In planning a combined attack by land and sea upon the Rock, the besiegers felt it was necessary to guard against the destruction of the naval force by the batteries of the fortress before it could get near enough to render any service. But how was the fire of the English guns to be silenced? It occurred to M. d’Arçon that what was wanted was a number of fireproof batteries, which could take up and maintain a position in the Bay, regardless of the cannonade delivered against them by the garrison. In the construction of these floating castles M. d’Arçon exhausted all his ingenuity. There were ten of them, each armed with fifteen heavy guns, and their structure was as follows:—On the larboard side they were six or seven feet thick, made of green timber, bolted and cased with cork, iron, and raw hides. Inside they were lined with a bed of wet sand, and in case they should nevertheless take fire, currents of water were poured through them by a system of pumps and channels, so that, should any red-hot shot pierce the vessel and open up any one of the ducts, the water would pour forth instantly and extinguish the flames. As an additional protection, each tower was covered with a slanting bomb-proof roof, capable of being raised or lowered at pleasure, by means of machinery, from which, it was calculated, the balls would glide harmlessly into the sea. In fact, the devices for the protection of the besiegers seem to have been more numerous and more skilful than those for the attack of the besieged. We must add that these ponderous floating batteries were masted and rigged, so as to sail like frigates.
It must not be thought that General Elliot had made no provision against the coming storm. He was a man fertile in expedients, and it would appear that his engineer-officers were as able as they were zealous; so that at all the exposed points new works of great strength were thrown up, and the fortifications were everywhere repaired and put in order. A fleet of gunboats was got ready in the Bay; a body of Corsicans, under the leadership of a nephew of the celebrated Paoli, had arrived to offer their services; and some vessels loaded with ammunition had run the blockade, and refilled the magazines of the fortress. The garrison reposed the most absolute confidence in their commander, and after so protracted a siege had come to think of themselves as invincible. Nor was their confidence lessened by the news which reached them of Admiral Rodney’s great victory over a French fleet in the West Indies. For some time the governor had looked on very calmly at the new works raised by the Spaniards across the isthmus and along the shore, but as they had been pushed forward to an inconvenient position, he thought the moment had come for administering
LARBOARD AND STARBOARD SIDES OF A SPANISH BATTERING-SHIP.
(From on Old Engraving.)
a stern rebuke. He therefore opened upon them a cannonade of red-hot shot, which in a few hours involved the greater portion in flames.
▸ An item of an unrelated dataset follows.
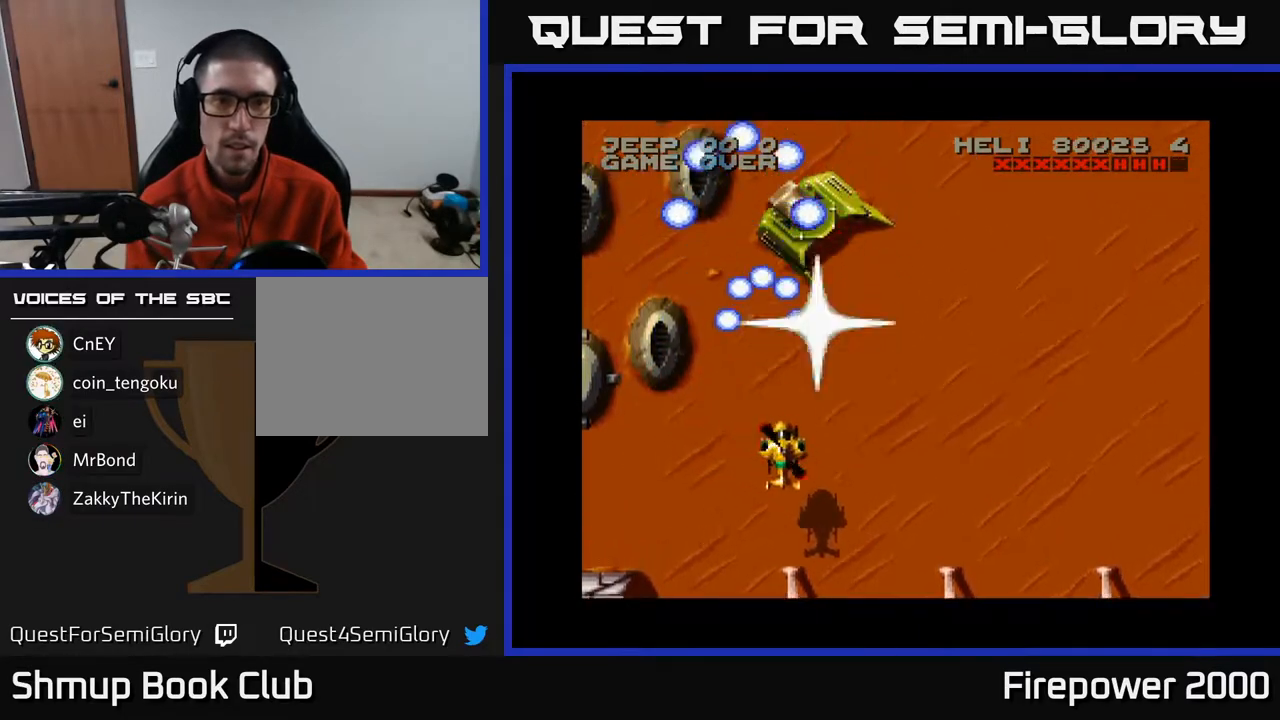
{"buttons": ["A", "DPAD_DOWN", "DPAD_RIGHT"], "left_stick": "center", "right_stick": "center", "events": [[33, "DPAD_RIGHT", "up"], [83, "DPAD_LEFT", "down"], [267, "DPAD_LEFT", "up"], [300, "DPAD_RIGHT", "down"], [317, "DPAD_DOWN", "up"], [450, "DPAD_DOWN", "down"]]}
This contemptuous demonstration so annoyed the Duke of Crillon, that, though his lines were incomplete, he ordered a general bombardment. It began with a volley of about sixty shells from the mortar boats; then all his artillery, numbering one hundred and seventy pieces of heavy calibre, joined in the feu d’enfer; while nine line-of-battle ships hurled their broadsides as they sailed along the sea-front. The attack was repeated on the following day, in the hope apparently of terrifying the garrison by revealing the formidable nature of the preparations made for their destruction. While the air echoed with the hurtling missiles, the astonished soldiers saw through the occasional gaps in the smoke-clouds a vast press of sail coming up from the westward; it proved to be the combined fleets of France and Spain. Such an accumulation of force, by land and sea, could not fail to surprise, though it did not alarm, Elliot and his veterans. The armada, beneath which, to use the expression of an old poet, “the waters groaned,” consisted of 47 sail of the line, and 10 battering-ships, regarded as impregnable and invincible, carrying 212 guns, besides frigates, xebecs, bomb-ketches, cutters, gun and mortar boats, and smaller craft for disembarking men. On the land-side the batteries and works were of the most formidable character, mounting 200 pieces of heavy ordnance, and protected by an army of nearly 40,000 men, under the command of a general of experience and ability, and animated by the presence of two princes of the royal blood of France, with other eminent personages, and many of the Spanish grandees. No such naval and military combination had been attempted in Europe since the days of the Armada; and it was not unnatural that the Spaniards should anticipate from it a decisive triumph. They seem, however, to have put their faith more particularly in the battering-ships; and so great an enthusiasm was excited, that to hint at their possible failure was considered a mark of treason.